Instituto de Bioquímica Vegetal y Fotosíntesis, Consejo Superior de Investigaciones Científicas (CSIC)-Universidad de Sevilla, Sevilla, Spain.
Methods Mol Biol. 2022;2447:205-220. doi: 10.1007/978-1-0716-2079-3_17.

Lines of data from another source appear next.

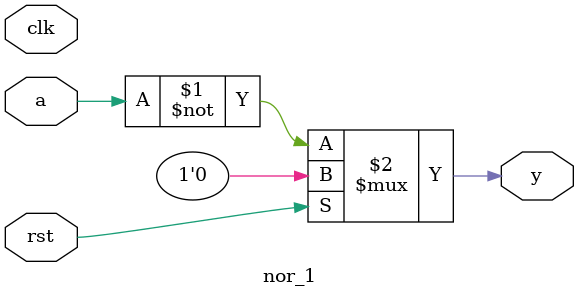
<source format=v>
`timescale 1ns/1ps
`default_nettype none

module nor_1(y, a, rst, clk);
    parameter delay = 9;
    parameter iv = 1'b0;
    input wire a, rst, clk;

`ifdef TARGET_FPGA
    output reg y = iv;
    reg next_val = iv;

    always @(posedge clk)
    begin
        y = next_val;
    end

    always @(negedge clk)
    begin
        next_val = ~a;
    end
`else
    output wire y;
    assign #delay y = (rst) ? iv : ~a;
`endif
endmodule

</source>
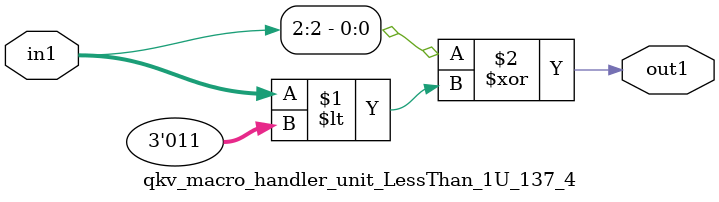
<source format=v>

`timescale 1ps / 1ps


module qkv_macro_handler_unit_LessThan_1U_137_4( in1, out1 );

    input [2:0] in1;
    output out1;

    
    // rtl_process:qkv_macro_handler_hub_LessThan_1U_52_4/qkv_macro_handler_hub_LessThan_1U_52_4_thread_1
    assign out1 = (in1[2] ^ in1 < 3'd3);

endmodule





</source>
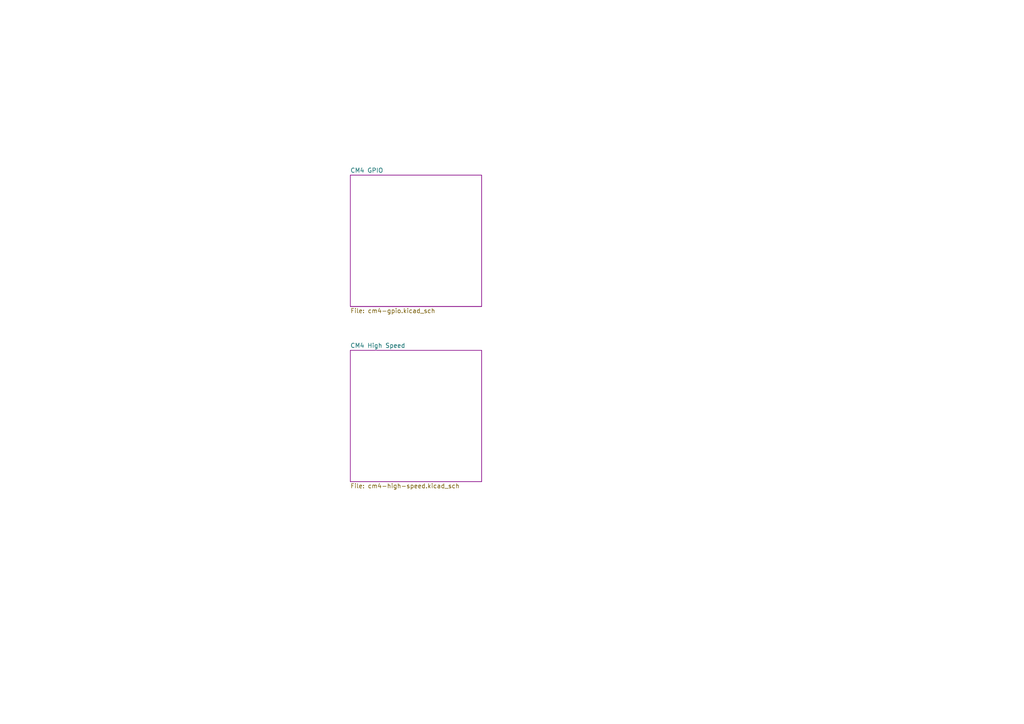
<source format=kicad_sch>
(kicad_sch (version 20201015) (generator eeschema)

  (page 1 3)

  (paper "A4")

  (title_block
    (title "Raspberry Pi Compute Module 4 Shoe Template")
    (date "2020-10-31")
    (rev "v01")
    (comment 2 "creativecommons.org/licenses/by-sa/4.0/")
    (comment 3 "License: CC BY-SA 4.0")
    (comment 4 "Author: Shawn Hymel")
  )

  


  (sheet (at 101.6 50.8) (size 38.1 38.1)
    (stroke (width 0) (type solid) (color 132 0 132 1))
    (fill (color 255 255 255 0.0000))
    (uuid fc4c71a5-1008-4ac4-98db-57c838c57d91)
    (property "Sheet name" "CM4 GPIO" (id 0) (at 101.6 50.1645 0)
      (effects (font (size 1.27 1.27)) (justify left bottom))
    )
    (property "Sheet file" "cm4-gpio.kicad_sch" (id 1) (at 101.6 89.4085 0)
      (effects (font (size 1.27 1.27)) (justify left top))
    )
  )

  (sheet (at 101.6 101.6) (size 38.1 38.1)
    (stroke (width 0) (type solid) (color 132 0 132 1))
    (fill (color 255 255 255 0.0000))
    (uuid caa71f4c-454d-4ac9-b287-456eafb34991)
    (property "Sheet name" "CM4 High Speed" (id 0) (at 101.6 100.9645 0)
      (effects (font (size 1.27 1.27)) (justify left bottom))
    )
    (property "Sheet file" "cm4-high-speed.kicad_sch" (id 1) (at 101.6 140.2085 0)
      (effects (font (size 1.27 1.27)) (justify left top))
    )
  )

  (sheet_instances
    (path "/" (page "1"))
    (path "/fc4c71a5-1008-4ac4-98db-57c838c57d91/" (page "3"))
    (path "/caa71f4c-454d-4ac9-b287-456eafb34991/" (page "3"))
  )

  (symbol_instances
    (path "/fc4c71a5-1008-4ac4-98db-57c838c57d91/463d59ed-ef45-4402-9140-190527b0aff8"
      (reference "Module1") (unit 1) (value "ComputeModule4-CM4") (footprint "CM4IO:Raspberry-Pi-4-Compute-Module")
    )
    (path "/caa71f4c-454d-4ac9-b287-456eafb34991/fafda8be-1326-444e-bcc1-8cb4aded3240"
      (reference "Module1") (unit 2) (value "ComputeModule4-CM4") (footprint "CM4IO:Raspberry-Pi-4-Compute-Module")
    )
  )
)

</source>
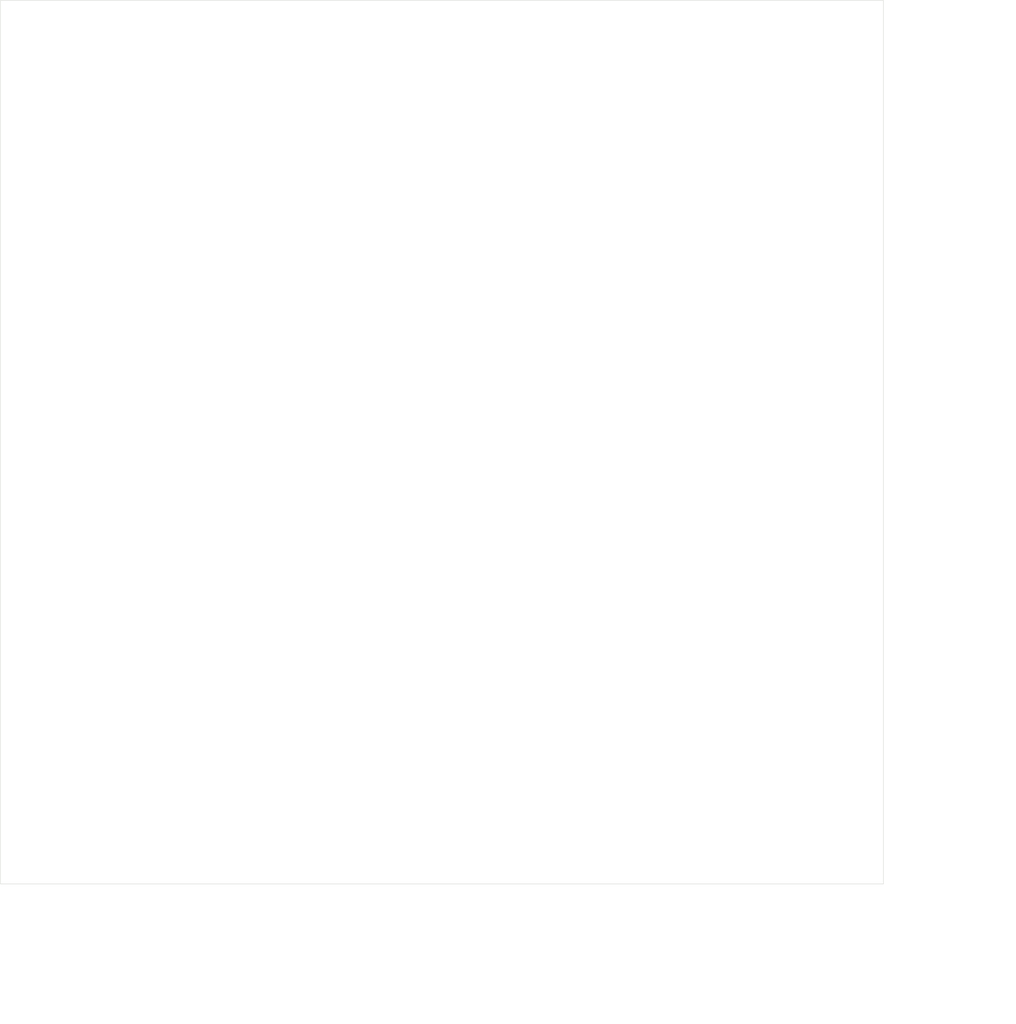
<source format=kicad_pcb>
(kicad_pcb
	(version 20241229)
	(generator "pcbnew")
	(generator_version "9.0")
	(general
		(thickness 1.6)
		(legacy_teardrops no)
	)
	(paper "A4")
	(layers
		(0 "F.Cu" signal)
		(2 "B.Cu" signal)
		(9 "F.Adhes" user "F.Adhesive")
		(11 "B.Adhes" user "B.Adhesive")
		(13 "F.Paste" user)
		(15 "B.Paste" user)
		(5 "F.SilkS" user "F.Silkscreen")
		(7 "B.SilkS" user "B.Silkscreen")
		(1 "F.Mask" user)
		(3 "B.Mask" user)
		(17 "Dwgs.User" user "User.Drawings")
		(19 "Cmts.User" user "User.Comments")
		(21 "Eco1.User" user "User.Eco1")
		(23 "Eco2.User" user "User.Eco2")
		(25 "Edge.Cuts" user)
		(27 "Margin" user)
		(31 "F.CrtYd" user "F.Courtyard")
		(29 "B.CrtYd" user "B.Courtyard")
		(35 "F.Fab" user)
		(33 "B.Fab" user)
		(39 "User.1" user)
		(41 "User.2" user)
		(43 "User.3" user)
		(45 "User.4" user)
	)
	(setup
		(pad_to_mask_clearance 0)
		(allow_soldermask_bridges_in_footprints no)
		(tenting front back)
		(pcbplotparams
			(layerselection 0x00000000_00000000_55555555_5755f5ff)
			(plot_on_all_layers_selection 0x00000000_00000000_00000000_00000000)
			(disableapertmacros no)
			(usegerberextensions no)
			(usegerberattributes yes)
			(usegerberadvancedattributes yes)
			(creategerberjobfile yes)
			(dashed_line_dash_ratio 12.000000)
			(dashed_line_gap_ratio 3.000000)
			(svgprecision 4)
			(plotframeref no)
			(mode 1)
			(useauxorigin no)
			(hpglpennumber 1)
			(hpglpenspeed 20)
			(hpglpendiameter 15.000000)
			(pdf_front_fp_property_popups yes)
			(pdf_back_fp_property_popups yes)
			(pdf_metadata yes)
			(pdf_single_document no)
			(dxfpolygonmode yes)
			(dxfimperialunits yes)
			(dxfusepcbnewfont yes)
			(psnegative no)
			(psa4output no)
			(plot_black_and_white yes)
			(plotinvisibletext no)
			(sketchpadsonfab no)
			(plotpadnumbers no)
			(hidednponfab no)
			(sketchdnponfab yes)
			(crossoutdnponfab yes)
			(subtractmaskfromsilk no)
			(outputformat 1)
			(mirror no)
			(drillshape 1)
			(scaleselection 1)
			(outputdirectory "")
		)
	)
	(net 0 "")
	(gr_rect
		(start 50 50)
		(end 150 150)
		(stroke
			(width 0.05)
			(type solid)
		)
		(fill no)
		(layer "Edge.Cuts")
		(uuid "a2038340-83af-4064-824c-f4571468d80e")
	)
	(dimension
		(type orthogonal)
		(layer "Dwgs.User")
		(uuid "6c87d192-4533-49ff-9985-afcb8fa52cc7")
		(pts
			(xy 150 50) (xy 150 150)
		)
		(height 14.38)
		(orientation 1)
		(format
			(prefix "")
			(suffix "")
			(units 3)
			(units_format 0)
			(precision 4)
			(suppress_zeroes yes)
		)
		(style
			(thickness 0.1)
			(arrow_length 1.27)
			(text_position_mode 0)
			(arrow_direction outward)
			(extension_height 0.58642)
			(extension_offset 0.5)
			(keep_text_aligned yes)
		)
		(gr_text "100"
			(at 163.23 100 90)
			(layer "Dwgs.User")
			(uuid "6c87d192-4533-49ff-9985-afcb8fa52cc7")
			(effects
				(font
					(size 1 1)
					(thickness 0.15)
				)
			)
		)
	)
	(dimension
		(type orthogonal)
		(layer "Dwgs.User")
		(uuid "9a9aef2f-58f8-41e0-8c95-50c4f5638bd2")
		(pts
			(xy 50 150) (xy 150 150)
		)
		(height 15.24)
		(orientation 0)
		(format
			(prefix "")
			(suffix "")
			(units 3)
			(units_format 0)
			(precision 4)
			(suppress_zeroes yes)
		)
		(style
			(thickness 0.1)
			(arrow_length 1.27)
			(text_position_mode 0)
			(arrow_direction outward)
			(extension_height 0.58642)
			(extension_offset 0.5)
			(keep_text_aligned yes)
		)
		(gr_text "100"
			(at 100 164.09 0)
			(layer "Dwgs.User")
			(uuid "9a9aef2f-58f8-41e0-8c95-50c4f5638bd2")
			(effects
				(font
					(size 1 1)
					(thickness 0.15)
				)
			)
		)
	)
	(embedded_fonts no)
)

</source>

Deciphering the molecular mechanisms underlying the regulation of the ATG4 protease is essential to understand the regulation of ATG8 lipidation, a key step in the biogenesis of the autophagosome and hence in autophagy progression. Here, we describe two complementary approaches to monitor ATG4 proteolytic activity in the model green alga Chlamydomonas reinhardtii: an in vitro assay using recombinant ATG4 and recombinant ATG8 as substrate, and a cell-free assay using soluble total protein extract from Chlamydomonas and recombinant Chlamydomonas ATG8 as substrate. Both assays are followed by non-reducing SDS-PAGE and immuno-blot analysis. Given the high evolutionary conservation of the ATG8 maturation process, these assays have also been validated to monitor ATG4 activity in yeast using Chlamydomonas ATG8 as substrate.
解析 ATG4 蛋白酶调控的分子机制对于理解 ATG8 脂质化的调控至关重要,因为 ATG8 脂质化是自噬体生物发生的关键步骤,也是自噬体进程的关键步骤。在这里,我们描述了两种互补的方法来监测模型绿藻衣藻中的 ATG4 蛋白水解活性:一种使用重组 ATG4 和重组 ATG8 作为底物的体外测定法,以及一种使用可溶性总蛋白提取物和重组衣藻 ATG8 作为底物的无细胞测定法。这两种测定法都通过非还原 SDS-PAGE 和免疫印迹分析进行。鉴于 ATG8 成熟过程的高度进化保守性,这些测定法也已经通过使用衣藻 ATG8 作为底物在酵母中监测 ATG4 活性得到了验证。